I assume you don’t want eye adaptation. If you set min brightness and max brightness to 1 in the eye adpatation settings it will be fixed. In the editor there is a menu where this can be done as well - this is useful for editing purpose.
If you have the editor feature enabled (you can find it in the viewport menu) - you get a different behavior in game/editor.
Yes, Your presume is right.
I don’t need eye adaptation tonemapping, because I’m trying to make camera adaptation scene in UE4.
Generally, eye adaptation tonemapping is just a simulation of human eye, but I think it isn’t conclusive simulation.
So I’ve chosen to make camera simulation scene, that is camera linear image that from camera raw data.
It is similar approach with film.
I’ve gotten this simulation with cryEngine’s game mode actually by compared with camera linear, because cryEngine was easy to kill the whole post process.

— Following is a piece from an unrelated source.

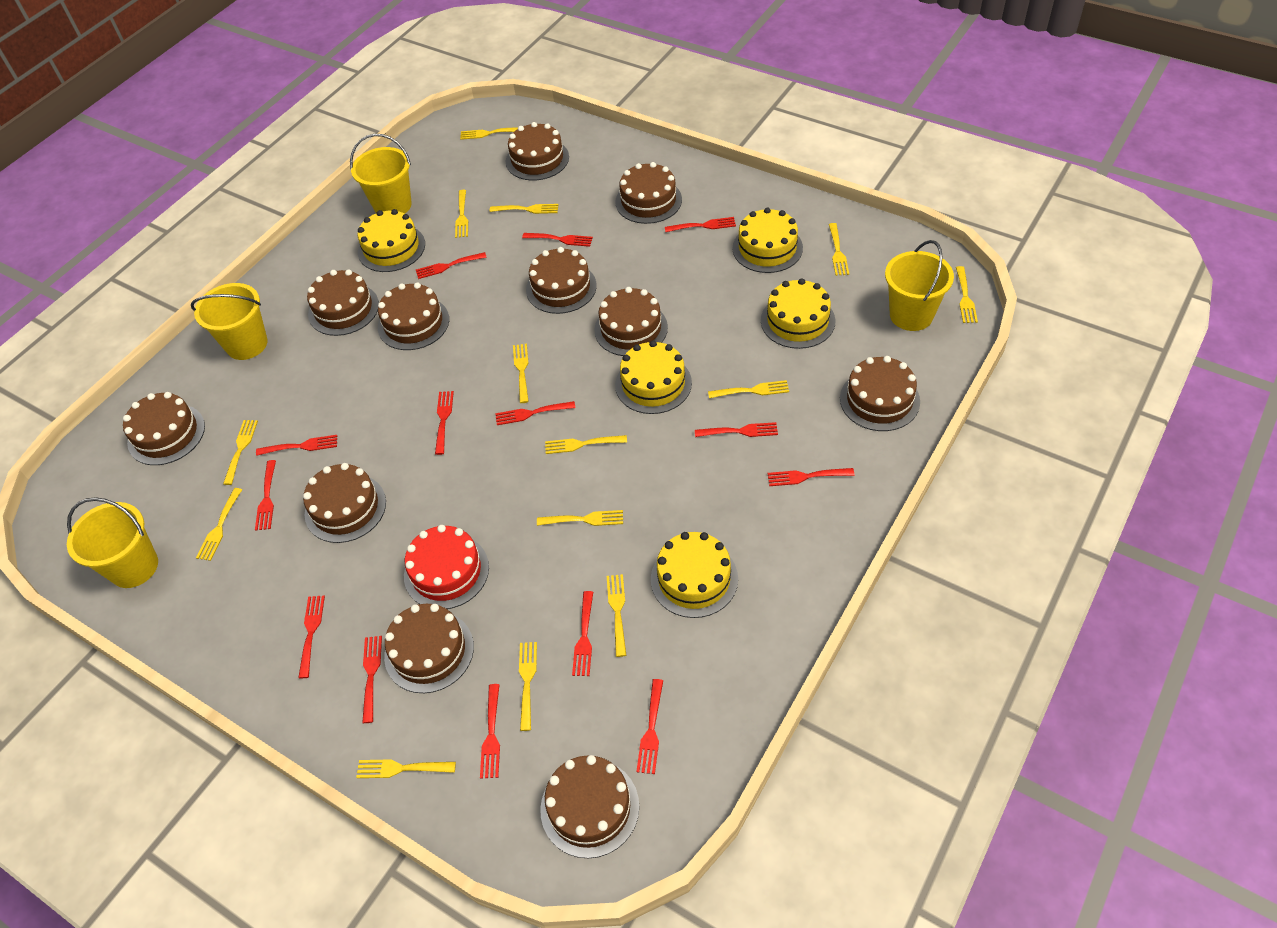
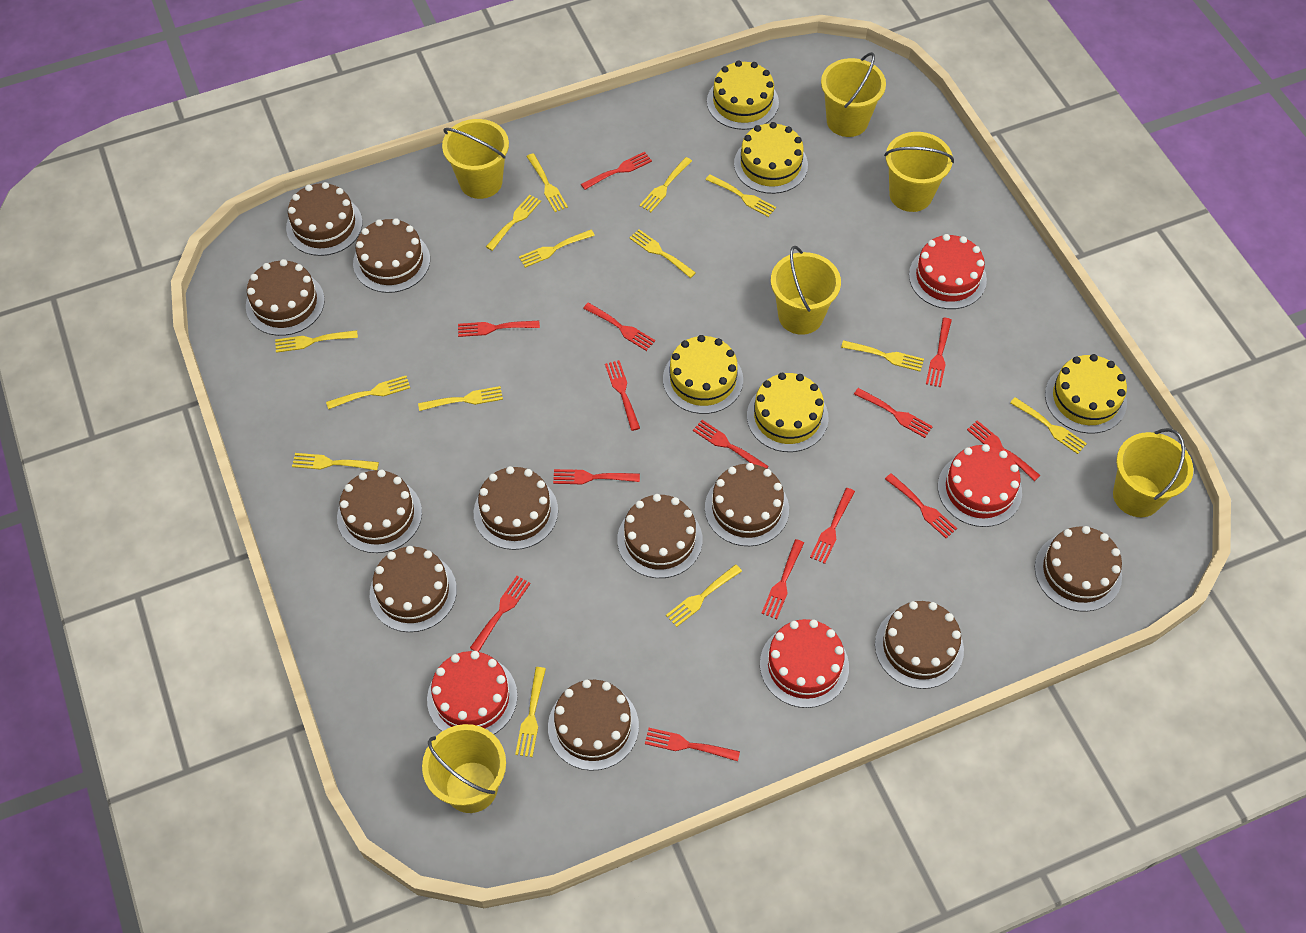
red cake: [404,525,489,609] = 1 -> [427,651,518,734] [760,619,849,708] [909,234,987,309] [938,444,1022,527] = 4
yellow bucket: [67,497,158,588] [191,283,268,360] [350,134,412,213] [885,240,954,331] = 4 -> [422,724,506,813] [442,119,509,199] [771,246,841,335] [821,52,886,137] [884,132,954,212] [1113,428,1194,517] = 6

In fact, tonemapping will become a noise in this situation.
I guess if I won’t remove tonemapping in UE4’s play mode, I can’t achieve well-reasoned photorealistic visual with UE4.
That is a reason why I want to preclude the tonemapping in Play mode.
We have a misunderstanding. Tonemapping is HDR->LDR, EyeAdaptation is normalizing the HDR based on content.
I explained how to disable eye adaptation. Tonemapping is still happening. Our tonemapper pass also does add noise to reduce color quantization for 8 bit, apply color grading from LUT texture and other things. All that also works together with otehr features e.g. TemporalAA which assumes a tonemapping step.
If you disable tonemapping (=linear tonemapper) you would get clamped highlights. That looks quite bad.
If you want to export some color like GBuffer properties - you don’t need to disabale the tonemapper, you can access the HDR intermediate.
You also can change PostProcessTonemap.usf.
We intend to make the postprocessing more programable - then you can do such a change in the material editor.
I should had to mentioned about “Linear Tonemapper” and HDR > LDR process,sorry for my deficient explanation.
I had assumed user turn off the tonemapping checkbox in the editor view as well as can remove the tonemapping but it is difficult to solve current maybe.
However I’m glad to hear UE4’s tonemapping will become more programable.
I look forward to seeing this feature:)
I have a scene with no lights, that looks complete dark in the viewport. Then I hit play and what I get its a grey scene. I explain more in the discussion.
Fist let me say that I’ve only been playing with these tools for a few weeks so forgive me if I come off as ignorant.
While making my way through some video tutorials for Paper 2D, the color fading I was seeing in my sprites was kind of painful. This was the first simple solution I found that actually worked. While this does feel like more of a workaround to a limitation of the tools it does work quite brilliantly. That being said, disabling tone mapping did have some adverse effects such as losing glow effects in materials.
I guess what I am trying to figure out is a) whether this is a “use at your own risk” type of solution and b) if this is still the current best approach or new options have been added to the engine over the last several months (especially for Paper 2D).